Homilies
Homily of the Apostolic Nuncio, Chapel of the Apostolic Nunciature, Saturday 2 February 2019
 
Gospel: Luke 2:22-40
 
Before our eyes is a simple, humble and great fact: Mary and Joseph take Jesus to the temple of Jerusalem. He is a child like so many, like all, but he is unique: he is the Only Begotten who came for all. 
 
Simeon and Anna are the anticipation and the prophecy, Jesus is the novelty and the fulfillment: he is presented to us as the perennial surprise of God.
 
We can see in this the beginning of consecrated life. Consecrated men and women we are called first and foremost to be men and women of encounter. Indeed, the vocation does not originate from a plan we have designed “on the drawing board”, but from a grace of the Lord which touches us, through a life-changing encounter. 
 
Those who truly encounter Jesus cannot remain the same as before. He is the novelty that makes all things new. Those who experience this encounter become witnesses and make the encounter possible for others; they also promote the culture of encounter, avoiding the self-referentiality that makes us stay closed off within ourselves. 
 
The passage of the Letter to the Hebrews which we heard reminds us that in order to encounter us, Jesus did not hesitate to share our human condition, but wanted to share our life. Consecrated men and women we are called to be a tangible and prophetic sign of this closeness of God, of this sharing in the condition of frailty, of sin and of the wounds of today’s mankind.
 
Dear Sisters your form of consecrated life is called to be in a permanent state of mission, sharing. The Gospel also tells us that Joseph and Mary safeguard the astonishment over this encounter full of light and hope for all peoples. 
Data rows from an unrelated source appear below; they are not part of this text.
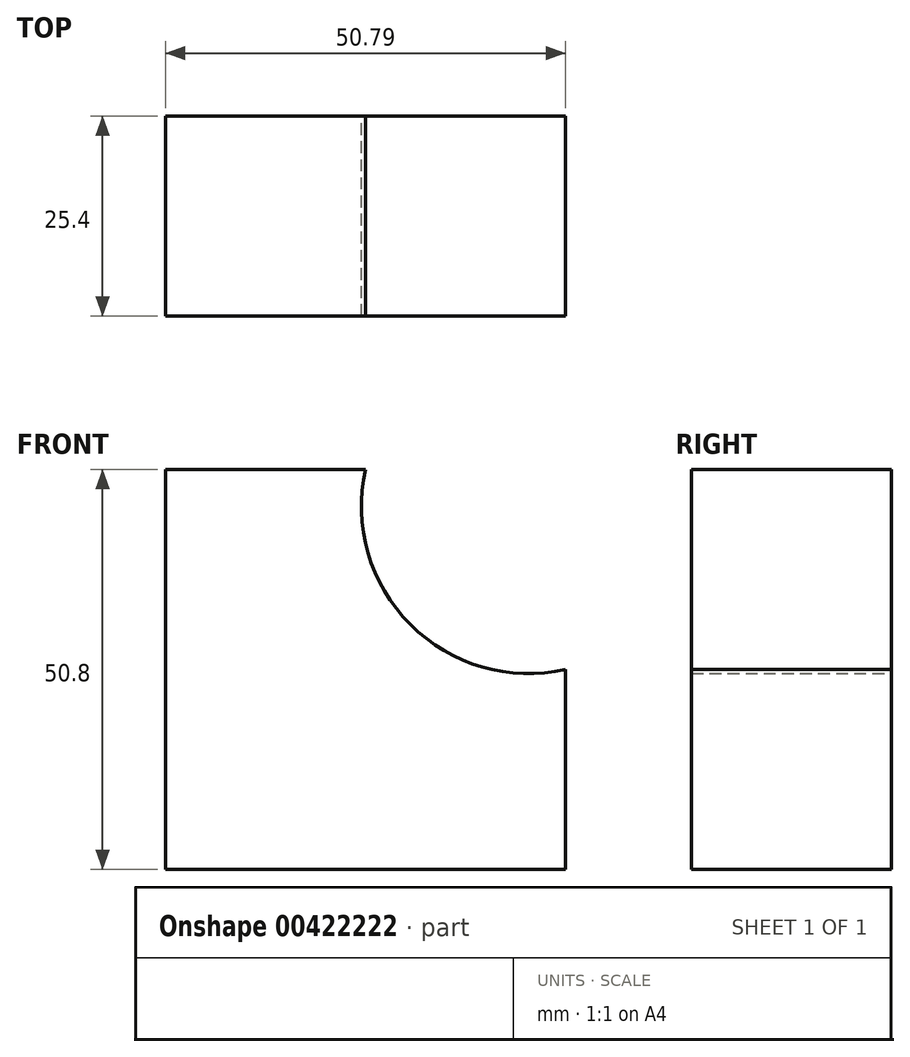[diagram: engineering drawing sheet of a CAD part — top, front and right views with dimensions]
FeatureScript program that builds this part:
annotation { "Feature Type Name" : "Feature", "Feature Type Description" : "" }
export const myFeature = defineFeature(function(context is Context, id is Id, definition is map)
    precondition{}
    {
        {
            var Q0;
            Q0=qCreatedBy(makeId("Front.planeOp"),FACE);
            var sketch = newSketch(context, id + "F0", { "sketchPlane" : qUnion([Q0])});
            skLineSegment(sketch, "E0", {"start": v(0, 0) * mm, "end": v(-50.8, 0) * mm});
            skLineSegment(sketch, "E1", {"start": v(-50.8, 50.8) * mm, "end": v(-50.8, 0) * mm});
            skLineSegment(sketch, "E2", {"start": v(-50.8, 50.8) * mm, "end": v(-25.4, 50.8) * mm});
            skLineSegment(sketch, "E3", {"start": v(0, 0) * mm, "end": v(0, 25.4) * mm});
            skArc(sketch, "E4", {"start": v(-25.4, 50.8) * mm, "mid": v(-19.7, 31.1) * mm, "end": v(0, 25.4) * mm});
            skSolve(sketch);
        }
        {
            var Q0;
            Q0 = qSketchRegion(id + "F0", true);
            extrude(context, id + "F1", {"entities" : qUnion([Q0]), "depth" : 25.4 * mm});
        }
    });
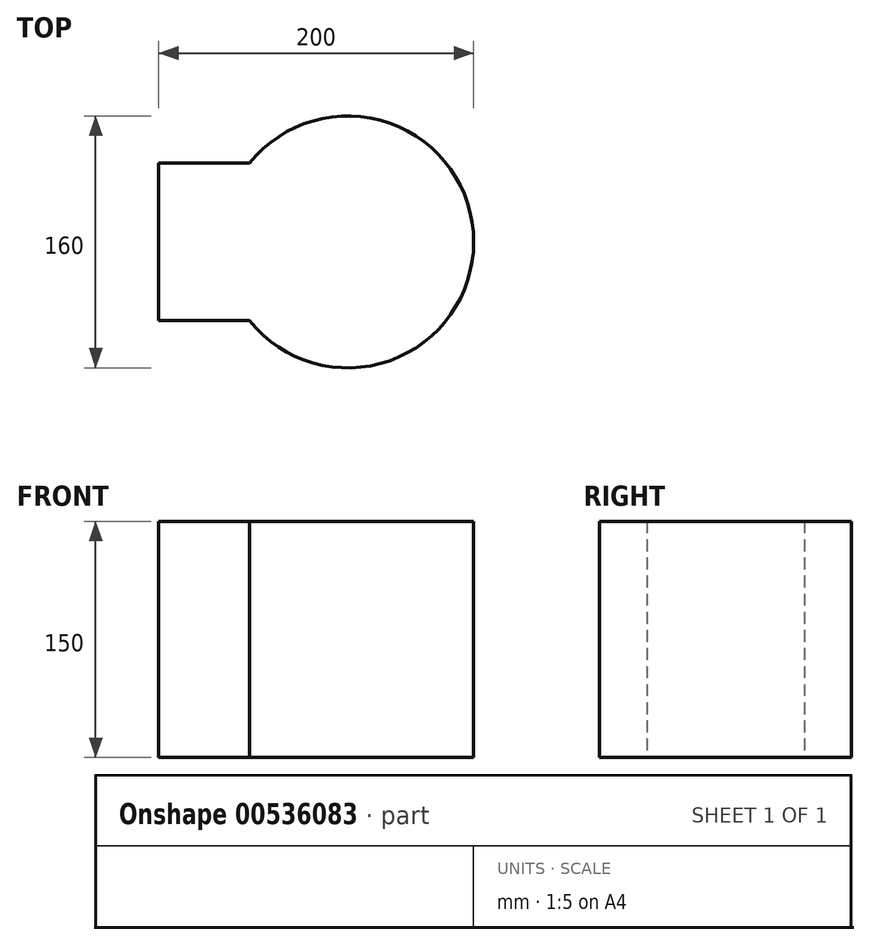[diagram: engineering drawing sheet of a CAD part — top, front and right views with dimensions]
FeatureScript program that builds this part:
annotation { "Feature Type Name" : "Feature", "Feature Type Description" : "" }
export const myFeature = defineFeature(function(context is Context, id is Id, definition is map)
    precondition{}
    {
        {
            var Q0;
            Q0=qCreatedBy(makeId("Top.planeOp"),FACE);
            var sketch = newSketch(context, id + "F0", { "sketchPlane" : qUnion([Q0])});
            skArc(sketch, "E0", {"start": v(-62.45, -50) * mm, "mid": v(80, 0) * mm, "end": v(-62.45, 50) * mm});
            skLineSegment(sketch, "E1", {"start": v(-62.45, 50) * mm, "end": v(-120, 50) * mm});
            skLineSegment(sketch, "E2", {"start": v(-120, 50) * mm, "end": v(-120, -50) * mm});
            skLineSegment(sketch, "E3", {"start": v(-120, -50) * mm, "end": v(-62.45, -50) * mm});
            skSolve(sketch);
        }
        {
            var Q0;
            Q0 = qSketchRegion(id + "F0", true);
            extrude(context, id + "F1", {"entities" : qUnion([Q0]), "depth" : 150 * mm, "offsetDistance" : 25 * mm});
        }
    });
We too, as Christians and as consecrated people, are guardians of astonishment. An astonishment which requires ongoing renewal; woe to routine in spiritual life, to the crystallization of our charisms. 
 
Lastly, through the encounter with Jesus and through the gift of the vocation to consecrated life we learn from today’s celebration to experience gratitude. Thanking, giving thanks: the Eucharist. This is the word that can summarize all that we experience. 
 
May the Lord Jesus, through the maternal intercession of Mary, grow in us, and increase in each person the desire for encounter, the safekeeping of the astonishment and the joy of gratitude. Then others will be attracted by his light, and they will be able to encounter the Father’s mercy.